Today AWS announced Control Tower which aims to alleviate some of these problems. Automating the set-up of a baseline environment, Control Tower uses existing services like Config, Cloudtrail, Lambda, Cloudwatch, etc. Read more about Control Tower from product page: https://aws.amazon.com/controltower/features/
As an AWS partner our company has a huge number of accounts, so for us Control Tower is a very welcome improvement. We are investigating what it exactly brings to table and where you might still need custom solutions. Stay tuned for more blog posts concentrating solely on Control Tower. Currently it is in preview, so signup and a bit of luck is needed to get early taste of it.
Cloudwatch metrics isn’t exactly new. It has existed a long time and is de-facto solution for metrics collection from AWS services. In addition to Cloudwatch it is very common to see InfluxDB or Prometheus on our clients (usually combined with Grafana for visualization of time-series data).
Today AWS announced Amazon Timestream, a managed time-series database. Targeted solely for time-series data this puts Timestream into direct competition against Prometheus, InfluxDB or Riak TS or Timescale. Naturally this is excellent news if you don’t want to manage servers and want to have your time-series database as a service. No more EC2 instances running Prometheus, no more DIY solutions for HA and so on. AWS mantra has long been that let the “undifferentiated heavy lifting” for them and concentrate on your application and business-logic. Timestream follows this idiom perfectly. Timestream is currently in preview so signup and a bit of luck is needed to test it.
Quantum ledger database
Quantum ledger database and managed blockchain. Well now we have all the buzzwords in one blog. AI/ML handled already and now it is time for blockchain. AWS announced to day two services loosely related to each other, both are currently in preview. Quantum ledger database is database with central trusted authority, immutable append only semantics with the complete history of all the changes ever made. What does it have to do with blockchain? Well, all the changes are chained and cryptographically verified. There is huge amount of use cases! In addition to quantum ledger database AWS also announced managed blockchain which supports Hyperledger Fabric and Ethereum (Hyperledger is first, Ethereum coming later).

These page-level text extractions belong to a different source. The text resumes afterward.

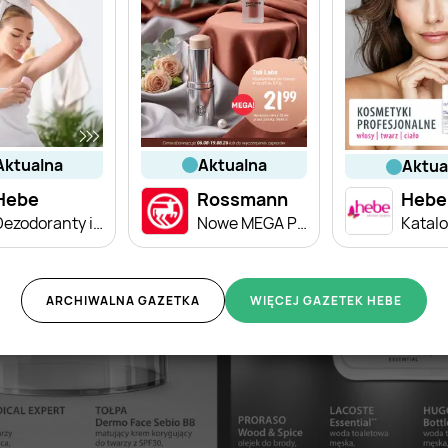
aktualna
aktualna
aktu
Hebe
Rossmann
Hebe
Dezodoranty i antyperspiranty w niskich cenach
Nowe MEGA PROMOCJE - od 6.08
Katal
ARCHIWALNA GAZETKA
WIĘCEJ GAZETEK HEBE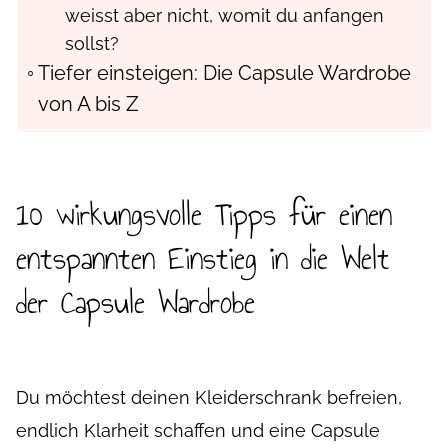
weisst aber nicht, womit du anfangen
sollst?
Tiefer einsteigen: Die Capsule Wardrobe
von A bis Z
10 wirkungsvolle Tipps für einen
entspannten Einstieg in die Welt
der Capsule Wardrobe
Du möchtest deinen Kleiderschrank befreien,
endlich Klarheit schaffen und eine Capsule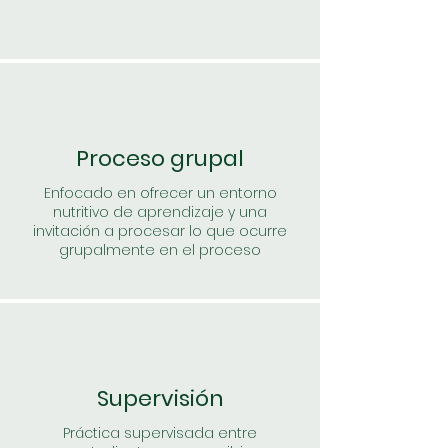
Proceso grupal
Enfocado en ofrecer un entorno
nutritivo de aprendizaje y una
invitación a procesar lo que ocurre
grupalmente en el proceso
Supervisión
Práctica supervisada entre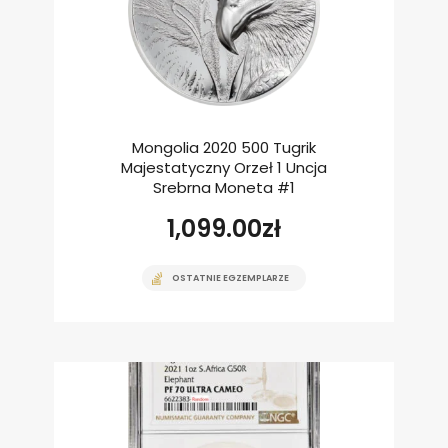
Mongolia 2020 500 Tugrik
Majestatyczny Orzeł 1 Uncja
Srebrna Moneta #1
1,099.00
zł
OSTATNIE EGZEMPLARZE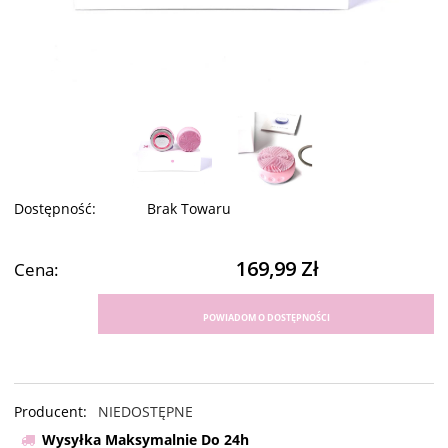
Dostępność:
Brak Towaru
169,99 Zł
Cena:
POWIADOM O DOSTĘPNOŚCI
Producent:
NIEDOSTĘPNE
Wysyłka Maksymalnie Do 24h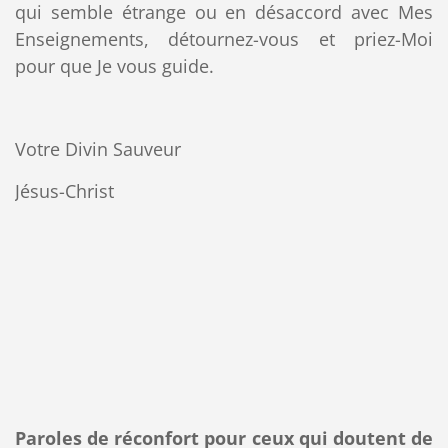
qui semble étrange ou en désaccord avec Mes
Enseignements, détournez-vous et priez-Moi
pour que Je vous guide.
Votre Divin Sauveur
Jésus-Christ
Paroles de réconfort pour ​​ceux qui doutent de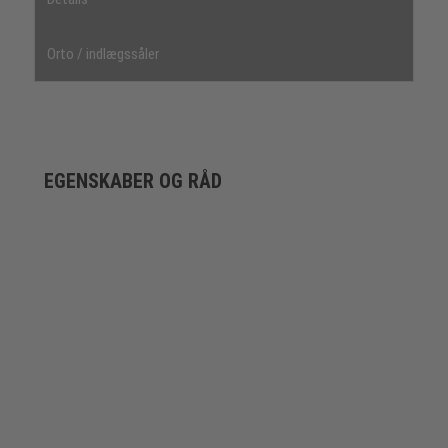
Orto / indlægssåler
EGENSKABER OG RÅD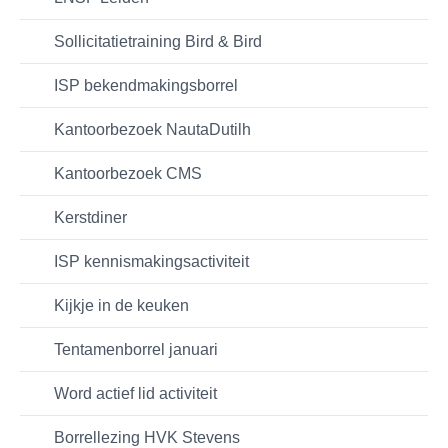
Sollicitatietraining Bird & Bird
ISP bekendmakingsborrel
Kantoorbezoek NautaDutilh
Kantoorbezoek CMS
Kerstdiner
ISP kennismakingsactiviteit
Kijkje in de keuken
Tentamenborrel januari
Word actief lid activiteit
Borrellezing HVK Stevens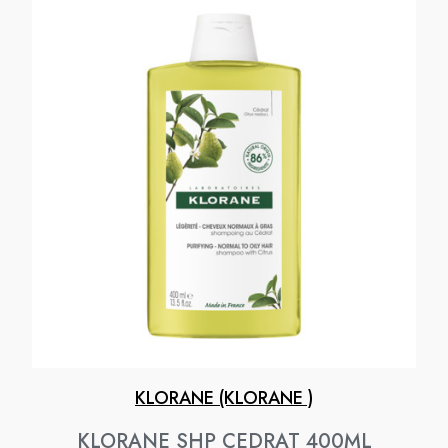
KLORANE (KLORANE )
KLORANE SHP CEDRAT 400ML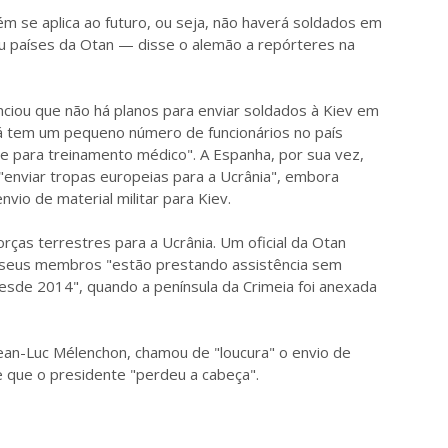
m se aplica ao futuro, ou seja, não haverá soldados em
ou países da Otan — disse o alemão a repórteres na
ciou que não há planos para enviar soldados à Kiev em
á tem um pequeno número de funcionários no país
ve para treinamento médico". A Espanha, por sua vez,
"enviar tropas europeias para a Ucrânia", embora
nvio de material militar para Kiev.
orças terrestres para a Ucrânia. Um oficial da Otan
 e seus membros "estão prestando assistência sem
desde 2014", quando a península da Crimeia foi anexada
 Jean-Luc Mélenchon, chamou de "loucura" o envio de
se que o presidente "perdeu a cabeça".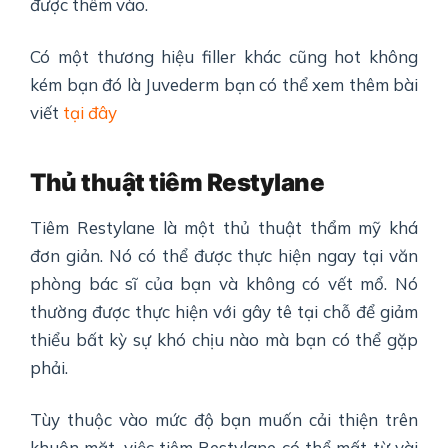
được thêm vào.
Có một thương hiệu filler khác cũng hot không
kém bạn đó là Juvederm bạn có thể xem thêm bài
viết
tại đây
Thủ thuật tiêm Restylane
Tiêm Restylane là một thủ thuật thẩm mỹ khá
đơn giản. Nó có thể được thực hiện ngay tại văn
phòng bác sĩ của bạn và không có vết mổ. Nó
thường được thực hiện với gây tê tại chỗ để giảm
thiểu bất kỳ sự khó chịu nào mà bạn có thể gặp
phải.
Tùy thuộc vào mức độ bạn muốn cải thiện trên
khuôn mặt, việc tiêm Restylane có thể mất từ vài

There were other new features launched that might stay under the radar if the focus is only on the keynote. One that is very relevant for my current project is the CodeDeploy’s ability to do native blue/green deployments into ECS and Fargate. (more here: https://aws.amazon.com/blogs/devops/use-aws-codedeploy-to-implement-blue-green-deployments-for-aws-fargate-and-amazon-ecs/)

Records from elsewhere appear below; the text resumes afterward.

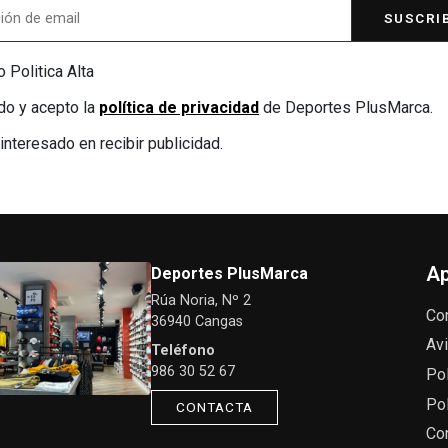
SUSCRI
 Politica Alta
do y acepto la
política de privacidad
de Deportes PlusMarca.
interesado en recibir publicidad.
Ap
Deportes PlusMarca
Rúa Noria, Nº 2
Co
36940 Cangas
Avi
Teléfono
986 30 52 67
Pol
Pol
CONTACTA
Co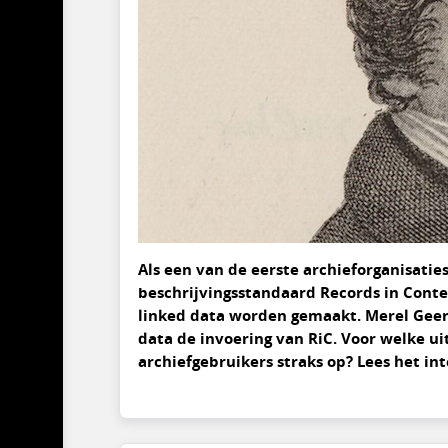
Als een van de eerste archieforganisati
beschrijvingsstandaard Records in Conte
linked data worden gemaakt. Merel Geerli
data de invoering van RiC. Voor welke u
archiefgebruikers straks op? Lees het in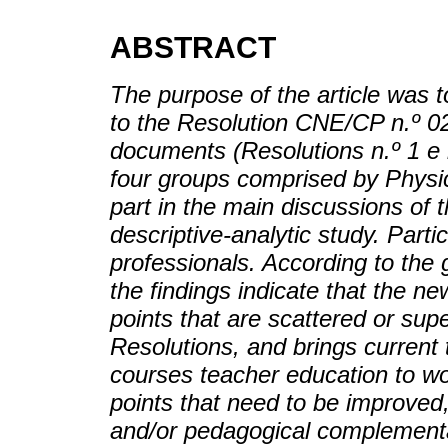
ABSTRACT
The purpose of the article was
to the Resolution CNE/CP n.º 0
documents (Resolutions n.º 1 e n
four groups comprised by Physi
part in the main discussions of th
descriptive-analytic study. Part
professionals. According to the 
the findings indicate that the 
points that are scattered or supe
Resolutions, and brings current
courses teacher education to wo
points that need to be improved,
and/or pedagogical complement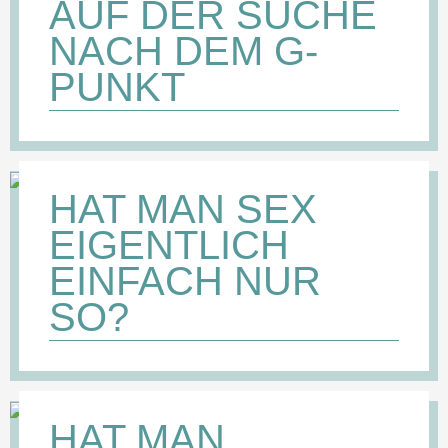
AUF DER SUCHE
NACH DEM G-
PUNKT
HAT MAN SEX
EIGENTLICH
EINFACH NUR
SO?
HAT MAN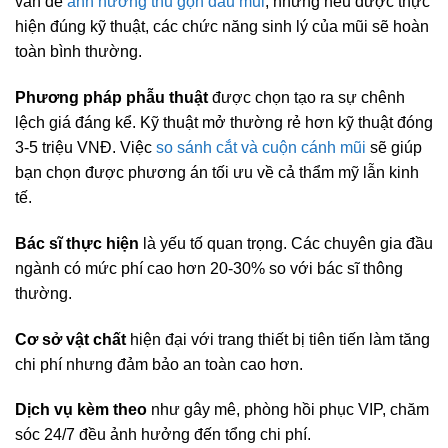
vấn đề
ảnh hưởng thu gọn đầu mũi
, nhưng nếu được thực
hiện đúng kỹ thuật, các chức năng sinh lý của mũi sẽ hoàn
toàn bình thường.
Phương pháp phẫu thuật
được chọn tạo ra sự chênh
lệch giá đáng kể. Kỹ thuật mở thường rẻ hơn kỹ thuật đóng
3-5 triệu VNĐ. Việc
so sánh cắt và cuộn cánh mũi
sẽ giúp
bạn chọn được phương án tối ưu về cả thẩm mỹ lẫn kinh
tế.
Bác sĩ thực hiện
là yếu tố quan trọng. Các chuyên gia đầu
ngành có mức phí cao hơn 20-30% so với bác sĩ thông
thường.
Cơ sở vật chất
hiện đại với trang thiết bị tiên tiến làm tăng
chi phí nhưng đảm bảo an toàn cao hơn.
Dịch vụ kèm theo
như gây mê, phòng hồi phục VIP, chăm
sóc 24/7 đều ảnh hưởng đến tổng chi phí.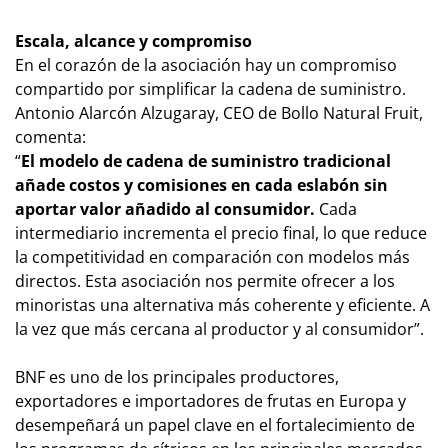
Escala, alcance y compromiso
En el corazón de la asociación hay un compromiso
compartido por simplificar la cadena de suministro.
Antonio Alarcón Alzugaray, CEO de Bollo Natural Fruit,
comenta:
“
El modelo de cadena de suministro tradicional
añade costos y comisiones en cada eslabón sin
aportar valor añadido al consumidor.
Cada
intermediario incrementa el precio final, lo que reduce
la competitividad en comparación con modelos más
directos. Esta asociación nos permite ofrecer a los
minoristas una alternativa más coherente y eficiente. A
la vez que más cercana al productor y al consumidor”.
BNF es uno de los principales productores,
exportadores e importadores de frutas en Europa y
desempeñará un papel clave en el fortalecimiento de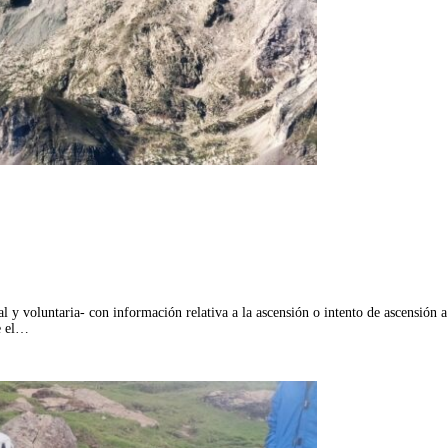
l y voluntaria- con información relativa a la ascensión o intento de ascensión 
te el…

This will definitely be tested out next week.
AWS App Mesh
Also one more nice announcement was AWS App Mesh. Envoy-proxy based service-mesh for EKS, ECS and K8s running on EC2. Like other service meshes the idea is that applications or micro-services do not need to have in-built functionality for service discovery (and possible load-balancing or circuit breaking). Service mesh takes care of it and applications are simpler to implement. App Mesh is in preview but more information can be found on Github: https://github.com/awslabs/aws-app-mesh-examples
Like I said this is not definite list of all the new changes. There are literally tons of new things! Let’s see if Andy left any announcements for Werner tomorrow (hopefully so).